◆ **Complete the following**
a) In the post on aircraft modelling magazines, render the sentence "All of this was essential to my acquiring a depth of aviation knowledge." in Spanish.
b) Reproduce the passage of the post on aircraft modelling magazines starting at "As a retired" and ending at "first place .".

◆ **Document passage**
>>>
I think that generally I agree with the sentiment of the title.  I now only take one regular mainstream aircraft modelling magazine Scale Aircraft Modelling and I think that is because I haven't remembered to stop the subscription. I also take Aeroplane ( again I'm beginning to wonder why).

 

Both of these mags, which I have bought since 'Pontius (Pilate) was a rear gunner' and they are now not giving me much satisfaction as they are full of gloss and no great content of value, unlike the earlier issues. I still buy other stuff off the shelf when it interests me and I'm a member of Air Britain (Historians) and until recently Cross and Cockade.

 

As a retired former manufacturer I have amassed a large library of books, magazines and drawings, some of which (reflecting my own core interests) are fairly exotic. All of this was essential to my acquiring a depth of aviation knowledge. Could I have garnered this knowledge from the internet?  No way. it's got a long way to go yet. The internet only stores information, both good and bad, it doesn't make it or authenticate it. The contributors and their core sources such as first hand experience and their repositories are the fount of this information. I can only share my library because I built it up in the first place .

 

Magazines are only as good as the editorial staff and these are restrained and controlled by the Owners and ultimately the readership. Owners want sales and the readership, only content that suits them personally.  Feed back on the Internet is instant!  Feed back to magazines is glacial (if readers bother) and it's the bean counters who will raise the alarm and then it's exit the editor. Two careers to avoid are Model magazine editors and Football managers.
<<<
◆ **Records supplied**
>>>
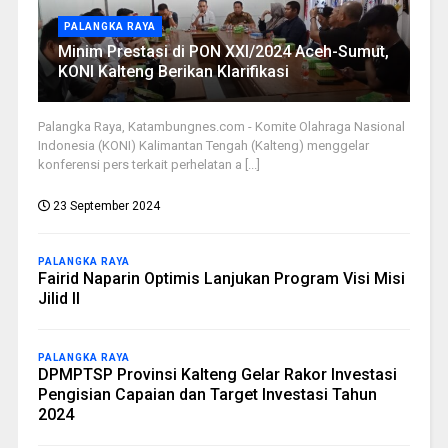
PALANGKA RAYA
Minim Prestasi di PON XXI/2024 Aceh-Sumut,
KONI Kalteng Berikan Klarifikasi
Palangka Raya, Katambungnes.com - Komite Olahraga Nasional
Indonesia (KONI) Kalimantan Tengah (Kalteng) menggelar
konferensi pers terkait perhelatan a [...]
23 September 2024
PALANGKA RAYA
Fairid Naparin Optimis Lanjukan Program Visi Misi
Jilid II
PALANGKA RAYA
DPMPTSP Provinsi Kalteng Gelar Rakor Investasi
Pengisian Capaian dan Target Investasi Tahun
2024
<<<
◆ **Answer list**
a) Todo esto fue esencial para que yo adquiriera un conocimiento profundo de la aviación.

b)
As a retired former manufacturer I have amassed a large library of books, magazines and drawings, some of which (reflecting my own core interests) are fairly exotic. All of this was essential to my acquiring a depth of aviation knowledge. Could I have garnered this knowledge from the internet?  No way. it's got a long way to go yet. The internet only stores information, both good and bad, it doesn't make it or authenticate it. The contributors and their core sources such as first hand experience and their repositories are the fount of this information. I can only share my library because I built it up in the first place .